BEIJING: A global leader in AI (Artificial Intelligence) in almost a decade is the goal announced by the Chinese government. The government is seemed to be putting political muscle behind Chinese companies, who have sustained the growth of investment and also in the development of self driving cars and other advances.
A Cabinet statement was released by the Communist leaders, who see AI as the key in making China an “economic power”. To overcome certain hurdles, they insisted on developing skills, research and educational resources by the year 2025 and make their nation a world leader by 2030. Apart from AI (Artificial Intelligence), robotics, renewable energy and electric powered motor-vehicles are the other sectors where the leaders sought taking up an early acceleration on the global scale and proceed by replacing manpower (farmers and workers) with machine empowering man.
The announcement came in response to earlier issued development plans which acquired complaints of an improper subsidy for technology advancements, veiling the competition and violating free trade commitments.
The leading Chinese firms like Tencent Ltd., Baidu Inc. and Alibaba Group are heavy on investments for developing AI, consumer finance, automated motor vehicles, e-commerce and other applications. The rising labour cost is forcing these firms to replace man with machines and also for improving efficiency.
The statement casted no light regarding financial commitments or legal modifications.

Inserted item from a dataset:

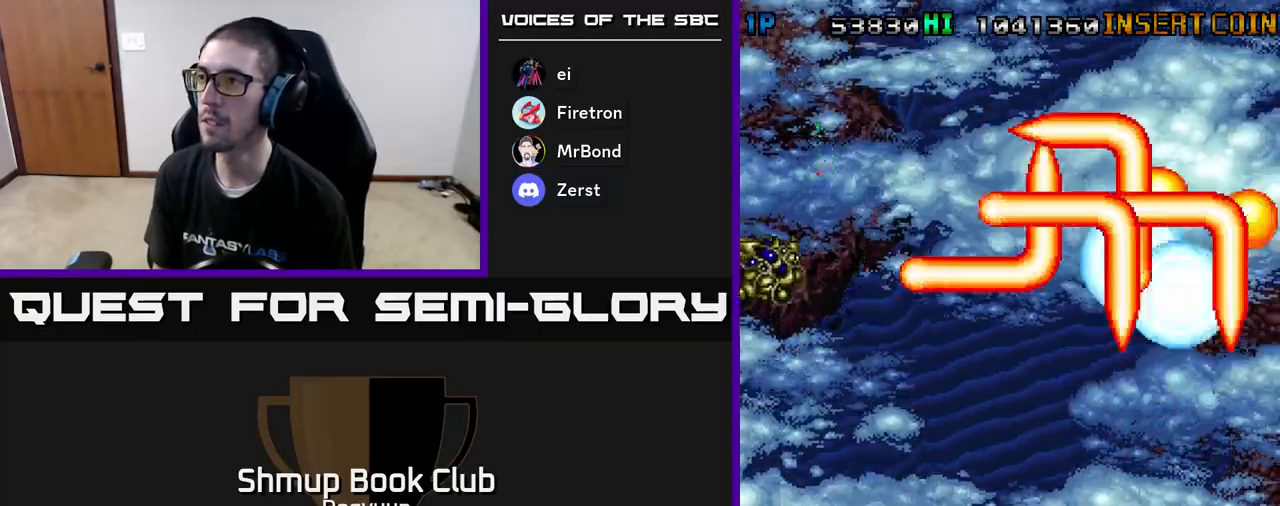
{"buttons": ["A", "DPAD_DOWN"], "events": [[50, "A", "down"], [83, "DPAD_LEFT", "down"], [133, "DPAD_UP", "up"], [217, "A", "up"], [217, "DPAD_DOWN", "down"], [250, "DPAD_DOWN", "up"], [283, "A", "down"], [417, "DPAD_DOWN", "down"], [433, "DPAD_LEFT", "up"], [450, "A", "up"], [500, "A", "down"]]}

But the earlier initiatives to develop solar power and other technologies included permit to research and rules regarding sales and export.
“By 2030, our country will reach a world leading level in artificial intelligence theory, technology and application and become a principal world centre for artificial intelligence innovation,” the statement concluded.
This will help China “in the forefront of innovative countries and an economic power,” it said.
The statement followed a cleansing plan which was issued in 2015, dubbed “Made in China 2025”, that tends the nation to become a self-supplier of high-tech components and materials in over 10 industries from IT (Information Technology) and aerospace to even pharmaceuticals.
The industry minister of China defends the plan that cited claims of blocking access in prominent industries swaying support to its fledgling suppliers, by saying “All competitors will be treated equally”. It also overruled complaints by denying any foreign involvement by bartering gain over market access.
A brief look at the past of China shows that there had been a mixed success with earlier laid strategies for the development of technology industries, renewable energy and electric cars, both inclusive.